#### Task
Output only the lines below that start at the line containing "no protein expression" and end at the line containing "(3,3'-diaminobenzidine) immunohistochemical staining", with both ends kept.

#### Records for processing
**********

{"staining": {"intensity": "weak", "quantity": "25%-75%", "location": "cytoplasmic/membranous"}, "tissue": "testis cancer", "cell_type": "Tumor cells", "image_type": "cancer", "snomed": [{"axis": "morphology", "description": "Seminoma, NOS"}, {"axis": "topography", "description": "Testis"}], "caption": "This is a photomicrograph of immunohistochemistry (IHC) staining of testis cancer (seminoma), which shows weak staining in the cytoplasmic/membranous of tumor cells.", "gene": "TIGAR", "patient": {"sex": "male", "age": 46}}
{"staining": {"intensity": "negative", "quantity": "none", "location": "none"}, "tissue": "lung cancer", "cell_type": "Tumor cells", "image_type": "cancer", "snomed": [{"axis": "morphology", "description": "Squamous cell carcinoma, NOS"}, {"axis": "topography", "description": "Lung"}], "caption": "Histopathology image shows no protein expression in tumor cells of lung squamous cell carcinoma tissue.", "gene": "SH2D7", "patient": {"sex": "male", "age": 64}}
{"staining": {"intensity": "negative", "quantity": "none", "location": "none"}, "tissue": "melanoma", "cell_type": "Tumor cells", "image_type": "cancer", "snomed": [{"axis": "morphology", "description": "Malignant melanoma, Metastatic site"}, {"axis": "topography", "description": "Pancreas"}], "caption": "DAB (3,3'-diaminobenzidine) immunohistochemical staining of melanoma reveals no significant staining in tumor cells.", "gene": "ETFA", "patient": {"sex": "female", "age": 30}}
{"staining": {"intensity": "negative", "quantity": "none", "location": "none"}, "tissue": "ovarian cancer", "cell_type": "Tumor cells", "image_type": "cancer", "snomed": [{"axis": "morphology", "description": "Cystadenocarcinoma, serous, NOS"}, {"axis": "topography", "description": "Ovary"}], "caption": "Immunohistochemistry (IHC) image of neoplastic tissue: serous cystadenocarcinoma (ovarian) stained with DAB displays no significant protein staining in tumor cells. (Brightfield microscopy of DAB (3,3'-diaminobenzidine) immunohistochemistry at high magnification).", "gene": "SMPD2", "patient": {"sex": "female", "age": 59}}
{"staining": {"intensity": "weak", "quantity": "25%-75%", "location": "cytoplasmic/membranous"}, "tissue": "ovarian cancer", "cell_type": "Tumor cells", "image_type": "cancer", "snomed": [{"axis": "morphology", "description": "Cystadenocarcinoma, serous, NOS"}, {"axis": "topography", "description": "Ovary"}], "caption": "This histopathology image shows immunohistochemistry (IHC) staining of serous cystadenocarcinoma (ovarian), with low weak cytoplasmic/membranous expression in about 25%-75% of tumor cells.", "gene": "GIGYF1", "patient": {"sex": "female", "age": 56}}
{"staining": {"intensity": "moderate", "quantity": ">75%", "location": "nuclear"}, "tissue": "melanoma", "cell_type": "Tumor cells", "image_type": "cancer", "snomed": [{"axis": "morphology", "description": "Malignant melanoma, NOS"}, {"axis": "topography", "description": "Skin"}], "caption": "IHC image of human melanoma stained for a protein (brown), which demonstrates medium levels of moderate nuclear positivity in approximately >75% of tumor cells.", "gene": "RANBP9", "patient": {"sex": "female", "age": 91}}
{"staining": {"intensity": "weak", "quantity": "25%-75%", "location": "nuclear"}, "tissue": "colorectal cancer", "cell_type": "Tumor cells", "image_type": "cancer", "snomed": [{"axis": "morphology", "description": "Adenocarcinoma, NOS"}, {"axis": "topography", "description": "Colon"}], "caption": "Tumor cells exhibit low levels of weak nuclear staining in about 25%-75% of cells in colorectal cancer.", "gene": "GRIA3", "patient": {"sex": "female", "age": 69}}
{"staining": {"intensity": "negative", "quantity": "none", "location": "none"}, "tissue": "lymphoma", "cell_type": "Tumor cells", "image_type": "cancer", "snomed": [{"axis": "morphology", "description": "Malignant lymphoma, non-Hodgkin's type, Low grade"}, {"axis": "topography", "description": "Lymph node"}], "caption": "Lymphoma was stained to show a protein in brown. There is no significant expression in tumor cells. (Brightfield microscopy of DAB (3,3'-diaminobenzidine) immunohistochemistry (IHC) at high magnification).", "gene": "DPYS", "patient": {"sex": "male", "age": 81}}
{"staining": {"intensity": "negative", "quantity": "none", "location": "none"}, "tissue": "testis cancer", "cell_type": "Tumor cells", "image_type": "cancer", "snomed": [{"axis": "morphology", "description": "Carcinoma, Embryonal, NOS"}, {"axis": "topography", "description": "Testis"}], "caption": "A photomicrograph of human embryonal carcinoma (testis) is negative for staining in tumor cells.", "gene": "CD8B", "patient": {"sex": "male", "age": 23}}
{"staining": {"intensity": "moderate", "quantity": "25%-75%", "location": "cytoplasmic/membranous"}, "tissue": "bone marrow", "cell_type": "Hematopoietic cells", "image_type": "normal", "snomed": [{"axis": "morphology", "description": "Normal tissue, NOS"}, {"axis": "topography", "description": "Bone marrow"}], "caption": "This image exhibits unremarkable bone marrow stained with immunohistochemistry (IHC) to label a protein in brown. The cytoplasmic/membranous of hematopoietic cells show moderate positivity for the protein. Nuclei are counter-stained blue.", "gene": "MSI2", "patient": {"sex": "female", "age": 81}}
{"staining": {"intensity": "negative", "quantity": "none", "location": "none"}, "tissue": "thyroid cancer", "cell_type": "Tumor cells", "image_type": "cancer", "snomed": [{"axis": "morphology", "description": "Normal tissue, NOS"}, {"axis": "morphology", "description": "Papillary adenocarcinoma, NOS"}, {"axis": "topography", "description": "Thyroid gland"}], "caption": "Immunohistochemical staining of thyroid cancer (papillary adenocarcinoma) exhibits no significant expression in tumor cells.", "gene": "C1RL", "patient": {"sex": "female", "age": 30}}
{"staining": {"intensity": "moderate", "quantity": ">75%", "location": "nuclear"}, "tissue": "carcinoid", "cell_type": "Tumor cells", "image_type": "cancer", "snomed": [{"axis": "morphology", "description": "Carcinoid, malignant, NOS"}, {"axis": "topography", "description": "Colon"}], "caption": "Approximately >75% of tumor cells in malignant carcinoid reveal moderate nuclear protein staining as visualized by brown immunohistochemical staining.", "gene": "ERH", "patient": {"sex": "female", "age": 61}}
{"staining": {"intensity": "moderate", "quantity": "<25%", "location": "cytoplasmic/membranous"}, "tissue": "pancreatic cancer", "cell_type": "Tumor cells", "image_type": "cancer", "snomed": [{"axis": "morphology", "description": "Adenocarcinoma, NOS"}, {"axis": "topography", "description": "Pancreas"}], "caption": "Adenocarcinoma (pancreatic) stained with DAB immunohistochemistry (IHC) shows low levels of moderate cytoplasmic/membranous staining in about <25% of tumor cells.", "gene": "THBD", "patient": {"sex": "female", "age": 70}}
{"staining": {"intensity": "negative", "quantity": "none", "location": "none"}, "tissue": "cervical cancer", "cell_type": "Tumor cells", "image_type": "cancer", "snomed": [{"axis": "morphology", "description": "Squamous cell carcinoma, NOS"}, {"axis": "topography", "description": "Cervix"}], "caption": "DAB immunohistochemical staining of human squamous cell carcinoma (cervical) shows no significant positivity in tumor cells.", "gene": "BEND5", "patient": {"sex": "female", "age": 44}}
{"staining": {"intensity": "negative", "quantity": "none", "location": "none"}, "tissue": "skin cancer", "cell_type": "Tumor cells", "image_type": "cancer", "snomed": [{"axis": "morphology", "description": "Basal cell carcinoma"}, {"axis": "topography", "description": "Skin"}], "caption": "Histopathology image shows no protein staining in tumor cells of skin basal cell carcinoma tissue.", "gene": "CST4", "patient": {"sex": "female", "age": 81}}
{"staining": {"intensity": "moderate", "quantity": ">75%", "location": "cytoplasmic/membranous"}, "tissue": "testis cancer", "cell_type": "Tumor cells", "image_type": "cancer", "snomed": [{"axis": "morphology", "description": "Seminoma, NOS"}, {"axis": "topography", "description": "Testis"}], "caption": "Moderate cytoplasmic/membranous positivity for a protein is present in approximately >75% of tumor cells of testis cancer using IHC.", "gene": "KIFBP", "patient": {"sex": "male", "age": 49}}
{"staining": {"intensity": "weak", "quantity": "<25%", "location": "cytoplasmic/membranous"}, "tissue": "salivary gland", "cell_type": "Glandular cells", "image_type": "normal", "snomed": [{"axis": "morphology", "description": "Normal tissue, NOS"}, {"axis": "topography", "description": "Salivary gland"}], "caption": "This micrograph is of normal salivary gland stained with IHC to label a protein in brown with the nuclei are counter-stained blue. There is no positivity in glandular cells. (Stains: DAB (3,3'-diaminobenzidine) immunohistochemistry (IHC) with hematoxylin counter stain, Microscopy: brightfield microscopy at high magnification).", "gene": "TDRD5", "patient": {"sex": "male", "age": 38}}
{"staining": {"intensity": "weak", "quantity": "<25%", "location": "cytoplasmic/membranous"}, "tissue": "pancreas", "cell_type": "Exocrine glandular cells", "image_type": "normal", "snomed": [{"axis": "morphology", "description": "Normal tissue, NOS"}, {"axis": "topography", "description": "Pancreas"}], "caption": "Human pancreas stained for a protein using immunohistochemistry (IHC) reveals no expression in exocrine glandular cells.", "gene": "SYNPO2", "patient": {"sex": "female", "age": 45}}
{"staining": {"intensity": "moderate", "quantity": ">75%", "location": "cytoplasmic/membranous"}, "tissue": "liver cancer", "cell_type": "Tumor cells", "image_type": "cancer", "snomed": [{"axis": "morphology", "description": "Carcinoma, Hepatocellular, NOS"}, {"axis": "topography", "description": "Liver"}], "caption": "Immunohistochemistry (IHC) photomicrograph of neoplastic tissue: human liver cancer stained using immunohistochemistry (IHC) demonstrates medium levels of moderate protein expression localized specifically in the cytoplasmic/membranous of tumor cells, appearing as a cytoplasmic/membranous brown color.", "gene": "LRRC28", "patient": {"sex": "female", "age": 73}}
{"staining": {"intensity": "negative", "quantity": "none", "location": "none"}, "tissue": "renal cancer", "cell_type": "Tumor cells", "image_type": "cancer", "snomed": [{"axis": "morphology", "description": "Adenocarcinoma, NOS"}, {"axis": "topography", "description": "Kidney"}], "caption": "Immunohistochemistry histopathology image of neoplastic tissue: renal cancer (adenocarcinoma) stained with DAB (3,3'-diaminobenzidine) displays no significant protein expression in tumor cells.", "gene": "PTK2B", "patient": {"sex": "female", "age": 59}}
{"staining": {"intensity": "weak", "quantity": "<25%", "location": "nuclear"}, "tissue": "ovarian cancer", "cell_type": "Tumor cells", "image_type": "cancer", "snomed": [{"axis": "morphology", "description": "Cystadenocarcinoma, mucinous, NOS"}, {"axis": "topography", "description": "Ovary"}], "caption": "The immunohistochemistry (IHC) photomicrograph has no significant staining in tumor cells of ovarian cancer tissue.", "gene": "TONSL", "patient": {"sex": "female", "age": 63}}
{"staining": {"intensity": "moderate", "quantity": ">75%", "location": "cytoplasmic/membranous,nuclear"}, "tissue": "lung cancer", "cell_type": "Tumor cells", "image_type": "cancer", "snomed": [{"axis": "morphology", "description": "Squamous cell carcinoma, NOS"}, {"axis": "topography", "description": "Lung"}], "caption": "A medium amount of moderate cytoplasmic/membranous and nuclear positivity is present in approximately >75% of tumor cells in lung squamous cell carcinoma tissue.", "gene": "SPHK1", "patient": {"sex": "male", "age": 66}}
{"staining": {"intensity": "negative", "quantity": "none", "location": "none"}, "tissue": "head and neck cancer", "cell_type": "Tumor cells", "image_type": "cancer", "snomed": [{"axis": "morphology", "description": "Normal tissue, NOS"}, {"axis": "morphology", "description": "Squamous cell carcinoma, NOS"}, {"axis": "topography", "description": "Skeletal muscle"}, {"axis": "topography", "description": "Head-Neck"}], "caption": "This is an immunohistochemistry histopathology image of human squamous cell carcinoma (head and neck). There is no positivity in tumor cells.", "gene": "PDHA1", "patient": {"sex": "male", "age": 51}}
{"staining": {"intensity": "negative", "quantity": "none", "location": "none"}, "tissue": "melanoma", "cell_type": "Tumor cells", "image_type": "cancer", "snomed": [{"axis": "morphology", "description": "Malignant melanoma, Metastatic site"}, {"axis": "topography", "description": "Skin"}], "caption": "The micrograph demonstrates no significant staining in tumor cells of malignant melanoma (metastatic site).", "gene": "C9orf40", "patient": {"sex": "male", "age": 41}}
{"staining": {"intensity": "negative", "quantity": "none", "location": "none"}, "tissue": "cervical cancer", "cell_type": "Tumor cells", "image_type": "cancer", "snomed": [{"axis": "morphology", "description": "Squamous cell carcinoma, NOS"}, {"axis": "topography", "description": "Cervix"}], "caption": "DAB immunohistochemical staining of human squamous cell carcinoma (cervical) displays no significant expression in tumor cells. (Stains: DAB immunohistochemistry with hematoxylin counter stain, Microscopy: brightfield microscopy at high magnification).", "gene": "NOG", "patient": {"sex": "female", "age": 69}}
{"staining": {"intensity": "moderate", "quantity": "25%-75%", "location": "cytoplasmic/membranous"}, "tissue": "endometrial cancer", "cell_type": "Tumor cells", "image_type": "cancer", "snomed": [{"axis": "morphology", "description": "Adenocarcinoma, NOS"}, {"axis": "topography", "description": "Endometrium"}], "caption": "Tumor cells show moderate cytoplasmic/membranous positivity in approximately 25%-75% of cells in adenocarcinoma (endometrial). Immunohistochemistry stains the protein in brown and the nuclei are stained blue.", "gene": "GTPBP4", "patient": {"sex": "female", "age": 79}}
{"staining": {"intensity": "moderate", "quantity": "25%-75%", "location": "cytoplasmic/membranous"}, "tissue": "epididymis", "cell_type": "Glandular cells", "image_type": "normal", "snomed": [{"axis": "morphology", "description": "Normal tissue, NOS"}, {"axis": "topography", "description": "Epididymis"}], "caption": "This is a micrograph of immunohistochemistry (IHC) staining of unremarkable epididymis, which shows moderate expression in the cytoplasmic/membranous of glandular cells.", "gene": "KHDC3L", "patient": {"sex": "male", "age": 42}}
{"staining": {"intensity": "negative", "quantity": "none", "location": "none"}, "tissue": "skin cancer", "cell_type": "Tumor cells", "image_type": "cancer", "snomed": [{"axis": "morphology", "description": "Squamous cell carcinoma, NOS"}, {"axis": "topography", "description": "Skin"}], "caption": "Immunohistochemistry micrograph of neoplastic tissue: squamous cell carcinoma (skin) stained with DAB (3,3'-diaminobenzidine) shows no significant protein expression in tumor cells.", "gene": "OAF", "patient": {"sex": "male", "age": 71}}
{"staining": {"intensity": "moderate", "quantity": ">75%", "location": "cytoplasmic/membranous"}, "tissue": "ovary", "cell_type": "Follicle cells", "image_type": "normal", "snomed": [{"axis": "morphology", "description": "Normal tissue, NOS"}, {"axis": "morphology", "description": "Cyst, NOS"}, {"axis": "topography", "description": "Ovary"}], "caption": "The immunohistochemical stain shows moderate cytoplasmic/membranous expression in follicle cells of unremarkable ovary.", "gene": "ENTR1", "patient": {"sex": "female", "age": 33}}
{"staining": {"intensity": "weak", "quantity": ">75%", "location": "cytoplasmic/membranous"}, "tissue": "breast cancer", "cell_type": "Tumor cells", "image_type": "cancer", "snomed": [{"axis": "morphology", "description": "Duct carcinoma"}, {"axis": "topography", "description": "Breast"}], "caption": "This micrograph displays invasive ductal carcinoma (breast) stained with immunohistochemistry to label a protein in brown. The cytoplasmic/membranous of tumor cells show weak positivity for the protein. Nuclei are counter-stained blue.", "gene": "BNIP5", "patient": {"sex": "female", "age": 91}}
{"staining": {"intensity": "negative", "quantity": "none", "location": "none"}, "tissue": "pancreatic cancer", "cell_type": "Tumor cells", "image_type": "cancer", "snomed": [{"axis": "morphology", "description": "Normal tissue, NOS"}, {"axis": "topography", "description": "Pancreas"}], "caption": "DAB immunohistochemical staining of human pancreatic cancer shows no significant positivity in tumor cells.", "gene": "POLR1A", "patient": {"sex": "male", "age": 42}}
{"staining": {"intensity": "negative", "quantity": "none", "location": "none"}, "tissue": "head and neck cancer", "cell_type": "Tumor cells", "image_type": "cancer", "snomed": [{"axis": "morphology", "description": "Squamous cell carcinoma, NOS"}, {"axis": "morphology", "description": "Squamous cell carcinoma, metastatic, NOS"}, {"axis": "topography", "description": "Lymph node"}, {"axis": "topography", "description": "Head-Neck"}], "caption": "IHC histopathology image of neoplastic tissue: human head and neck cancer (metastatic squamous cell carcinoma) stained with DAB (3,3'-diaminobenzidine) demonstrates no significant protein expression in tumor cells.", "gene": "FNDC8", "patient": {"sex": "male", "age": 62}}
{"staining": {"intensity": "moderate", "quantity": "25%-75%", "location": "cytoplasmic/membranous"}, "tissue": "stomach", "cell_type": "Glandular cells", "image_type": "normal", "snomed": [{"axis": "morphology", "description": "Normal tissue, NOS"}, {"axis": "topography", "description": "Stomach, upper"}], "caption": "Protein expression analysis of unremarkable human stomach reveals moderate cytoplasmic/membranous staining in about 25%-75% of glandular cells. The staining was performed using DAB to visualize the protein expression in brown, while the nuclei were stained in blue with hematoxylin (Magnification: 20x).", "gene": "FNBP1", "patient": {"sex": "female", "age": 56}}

**********

#### Response to the task
{"staining": {"intensity": "negative", "quantity": "none", "location": "none"}, "tissue": "lung cancer", "cell_type": "Tumor cells", "image_type": "cancer", "snomed": [{"axis": "morphology", "description": "Squamous cell carcinoma, NOS"}, {"axis": "topography", "description": "Lung"}], "caption": "Histopathology image shows no protein expression in tumor cells of lung squamous cell carcinoma tissue.", "gene": "SH2D7", "patient": {"sex": "male", "age": 64}}
{"staining": {"intensity": "negative", "quantity": "none", "location": "none"}, "tissue": "melanoma", "cell_type": "Tumor cells", "image_type": "cancer", "snomed": [{"axis": "morphology", "description": "Malignant melanoma, Metastatic site"}, {"axis": "topography", "description": "Pancreas"}], "caption": "DAB (3,3'-diaminobenzidine) immunohistochemical staining of melanoma reveals no significant staining in tumor cells.", "gene": "ETFA", "patient": {"sex": "female", "age": 30}}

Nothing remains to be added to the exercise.